Gambaran Mengerikan Krisis Moneter 1998: Hewan-hewan Kalang Kabut, Bahkan Terpaksa Puasa

By Ade S, Sabtu, 11 Mei 2019 | 13:15 WIB

Ilustrasi Mei 1998

MACAN "DIPUASAKAN"

Dalam kondisi ekonomi normal, pihak Ragunan'selalu memberikan makanan secara optimal, tidak berlebihan ataupun kurang.

Pada saat krisis moneter, menu optimal itu bisa turun menjadi menu standar, namun masih tetap memenuhi syarat untuk hidup sehat dan baik.

Sebagai upaya penghematan, KB Ragunan menerapkan langkah alternatif, a.l. pengurangan porsi, penjarangan jam makan, dan pemberian menu pengganti.

Untuk harimau misalnya, pengurangan porsi. Makannya dari 5 - 6 kg menjadi 4 kg daging/hari. Sementara penjarangan makannya dari enam menjadi empat kali seminggu.

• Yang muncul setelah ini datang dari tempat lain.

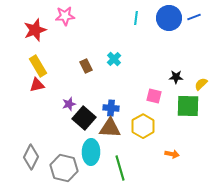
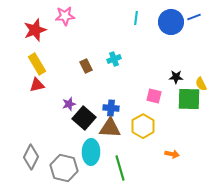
blue circle: moved 2 px right, 4 px down
cyan cross: rotated 24 degrees clockwise
yellow rectangle: moved 1 px left, 2 px up
yellow semicircle: rotated 72 degrees counterclockwise
green square: moved 1 px right, 7 px up
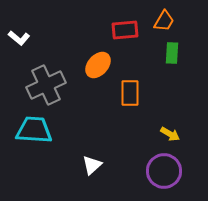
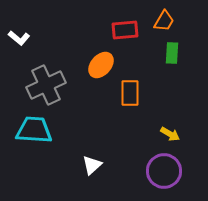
orange ellipse: moved 3 px right
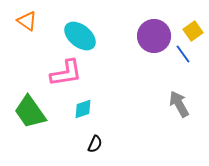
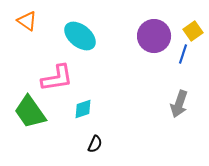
blue line: rotated 54 degrees clockwise
pink L-shape: moved 9 px left, 5 px down
gray arrow: rotated 132 degrees counterclockwise
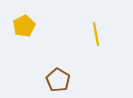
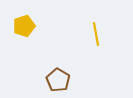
yellow pentagon: rotated 10 degrees clockwise
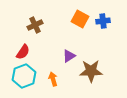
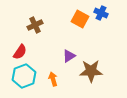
blue cross: moved 2 px left, 8 px up; rotated 32 degrees clockwise
red semicircle: moved 3 px left
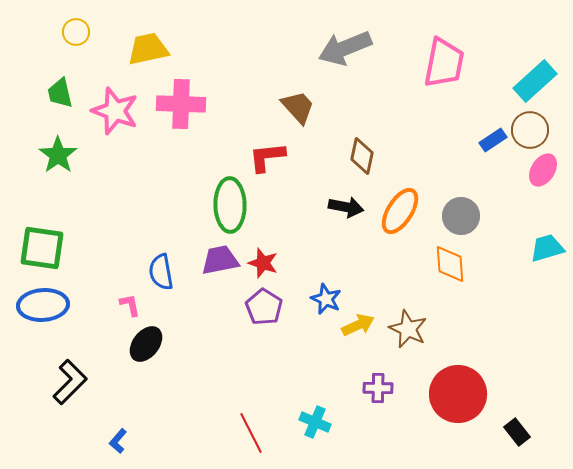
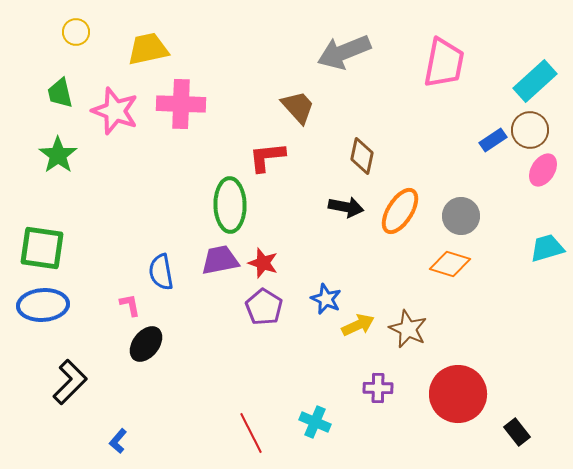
gray arrow: moved 1 px left, 4 px down
orange diamond: rotated 69 degrees counterclockwise
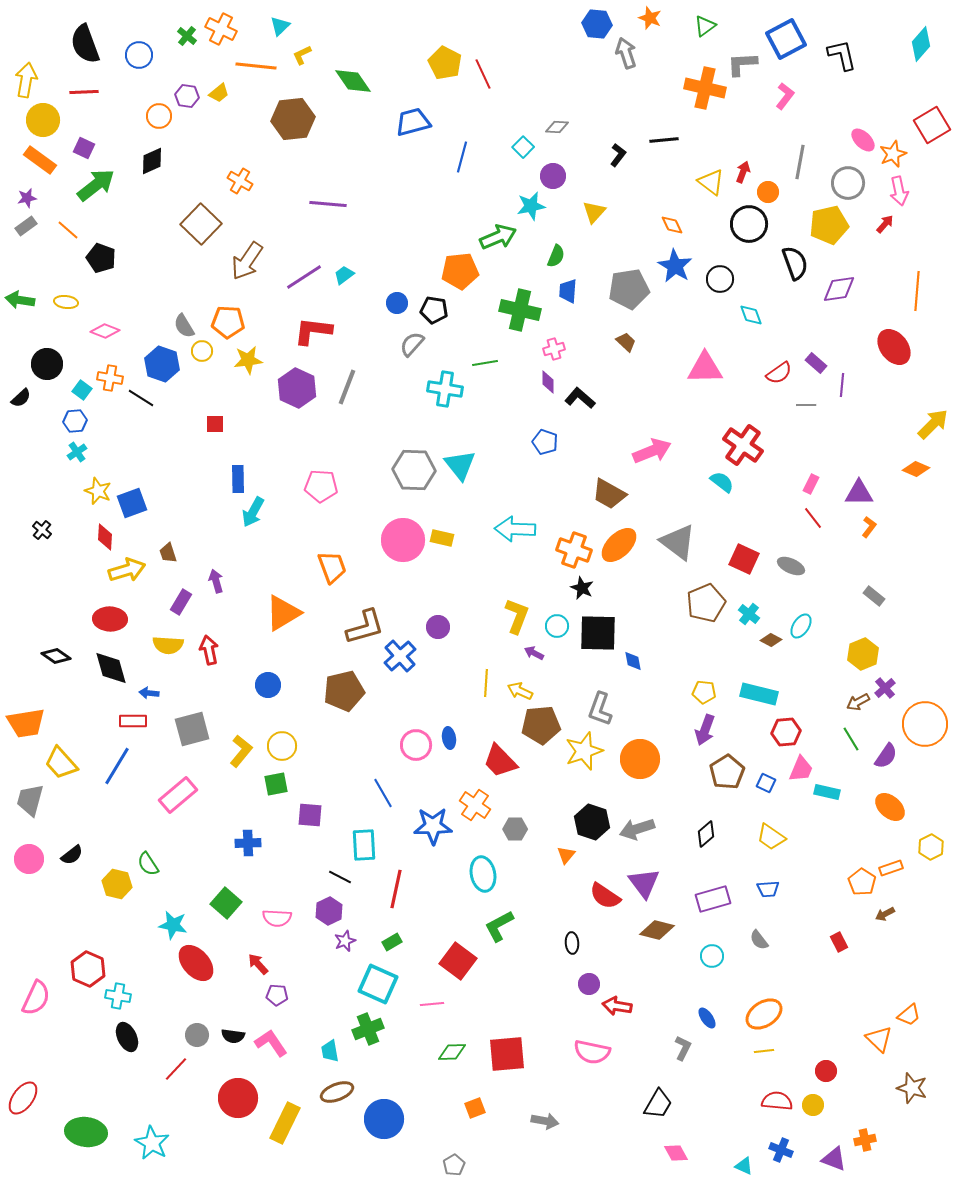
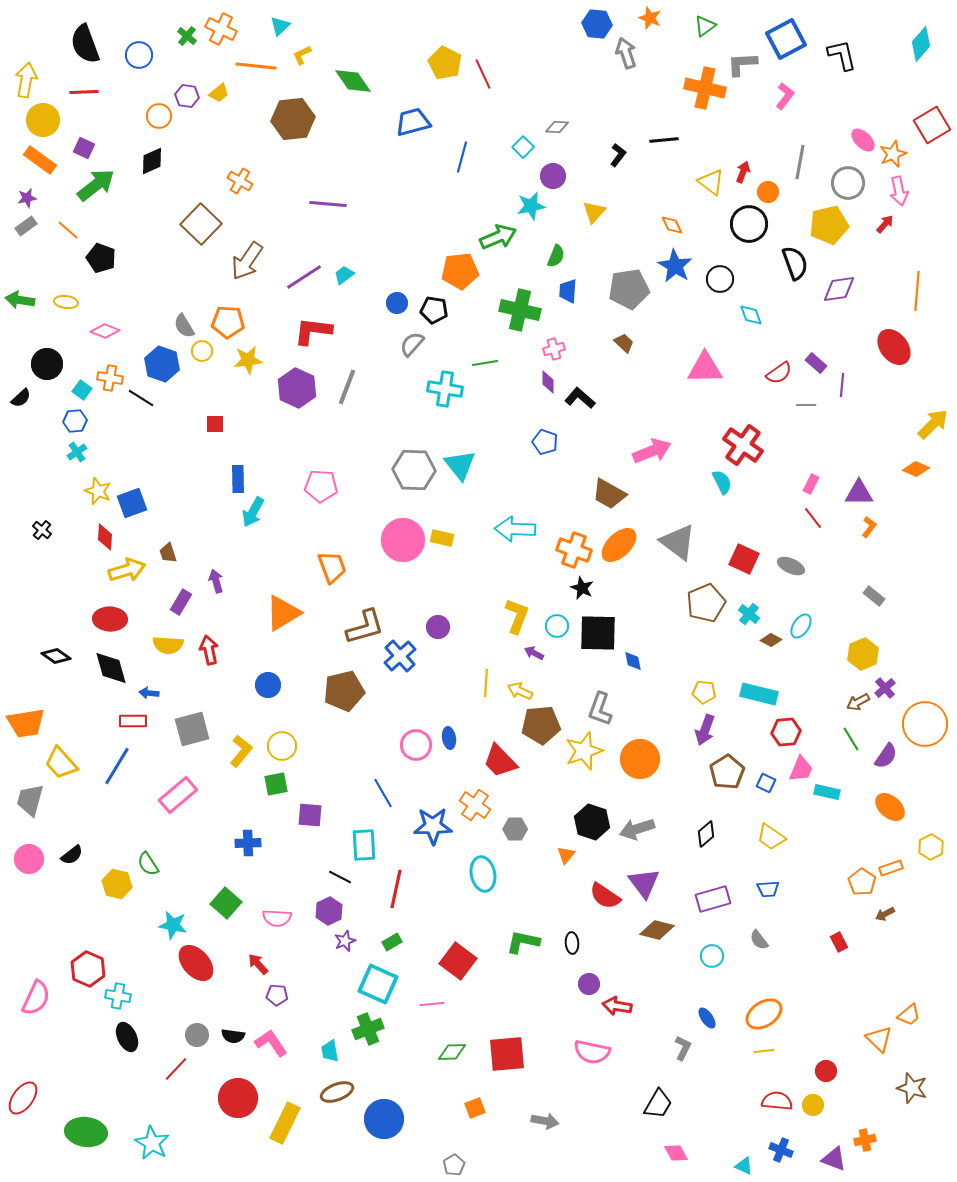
brown trapezoid at (626, 342): moved 2 px left, 1 px down
cyan semicircle at (722, 482): rotated 25 degrees clockwise
green L-shape at (499, 926): moved 24 px right, 16 px down; rotated 40 degrees clockwise
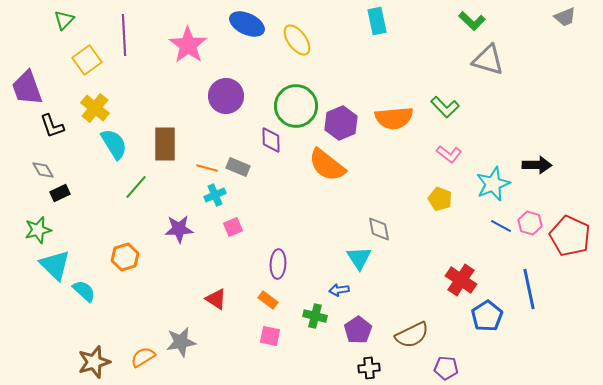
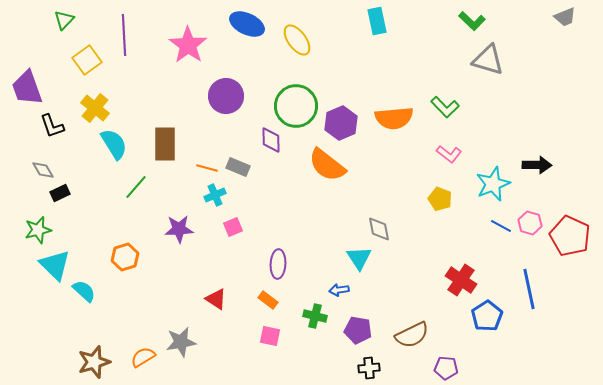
purple pentagon at (358, 330): rotated 28 degrees counterclockwise
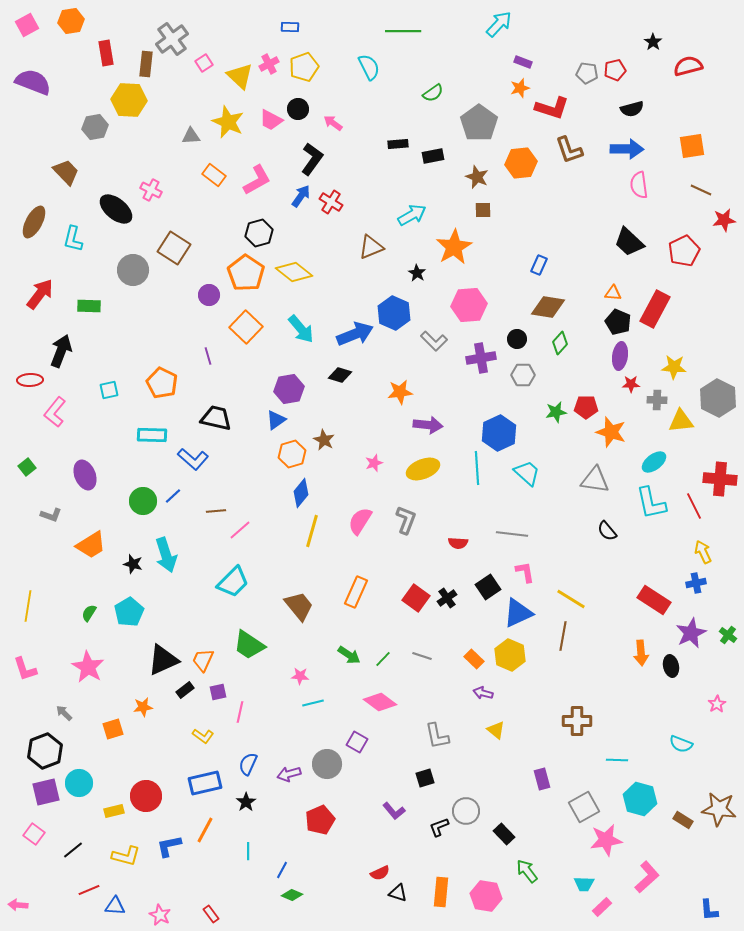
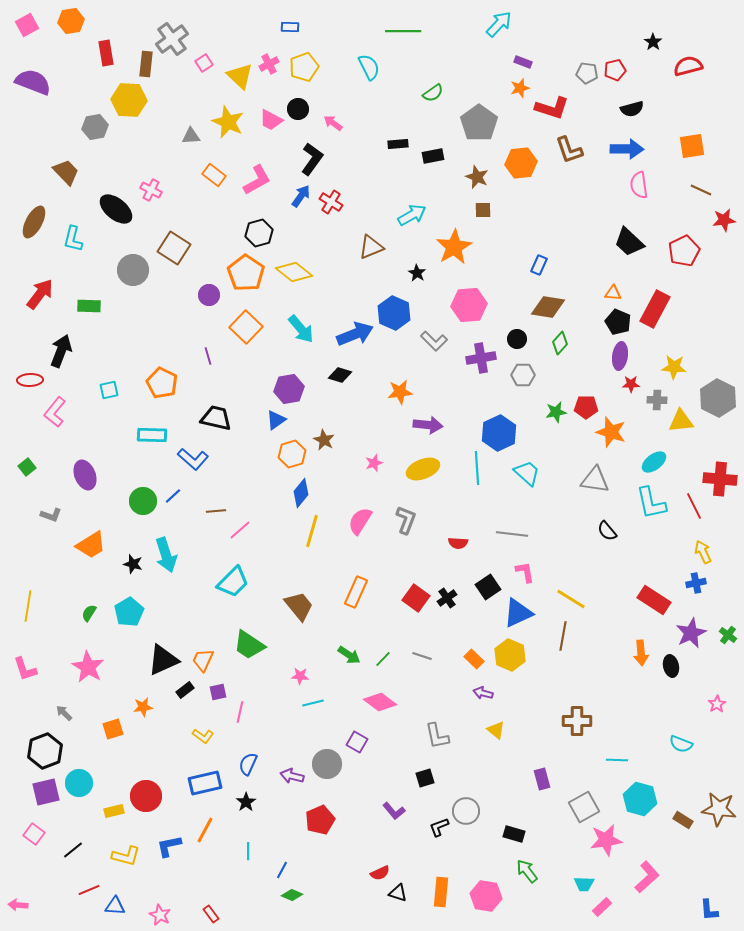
purple arrow at (289, 774): moved 3 px right, 2 px down; rotated 30 degrees clockwise
black rectangle at (504, 834): moved 10 px right; rotated 30 degrees counterclockwise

Tadinya dalam seminggu hanya ada satu hari "puasa", yakni Minggu. Sekarang, penghuninya harus berpuasa tiga kali seminggu (Rabu, Jumat, dan Minggu).

Meski "dipuasakan", kesehatan dan penampilan satwa tetap dijaga. Bahkan, dengan menu diet khusus ini harimau tampak lebih ramping, gesit, dan atraktif.

Pengurangan porsi maupun penjarangan jam makan, menurut Atje, dilakukan terutama terhadap satwa dewasa.

Satwa anakan atau induk yang sedang bunting tetap diberi menu optimal agar pertumbuhan atau kesehatan mereka tak terganggu.

Sedangkan penggantian pakan dilakukan dengan memilih materi yang lebih murah.

Selain daging lokal, menu harimau biasanya berupa daging kanguru dan daging sapi.

Mengapa dipilih kanguru? Menurut Atje, harga daging kanguru pada saat ekonomi normal hanya 1/3 harga daging lokal.

Selain itu pengadaan daging kanguru bisa memenuhi tiga hal, yakni kualitas, kuantitas, dan kontinuitas.

Sementara, nilai nutrisi daging sapi dan kanguru relatif saraa. Namun, karena pada saat ini harga daging kanguru mahal, mau tak mau Ragunan beralih ke daging lokal.

Manajemen kebun binatang ini juga sedang menelaah pemberian daging babi hutan untuk harimau sebagai salah satu menu alternatif.

Di hutan harimau memang memangsa babi hutan, tapi di Ragunan sudah terbiasa diberi daging sapi, kerbau, dan kanguru.

Makanya, perlu pengamatan bila akan mengganti menu dengan daging babi hutan kepada harimau itu.

Terutama terhadap kemungkinan timbulnya "alergi", misal mencret.

"Kalau pun babi hutan dimasukkan dalam program pemberian pakan, ya, harus mempertirhbangkan segi kualitas, kuantitas, dan kontinuitas penyediaannya," kata Atje.

Satu lagi solusi yang bisa dilakukan, yakni pengurangan satwa. Semisal, satwa dikembalikan ke alam. Tentu saja dipilih yang sehat dan dianggap mampu beradaptasi dengan lingkungan "baru"nya.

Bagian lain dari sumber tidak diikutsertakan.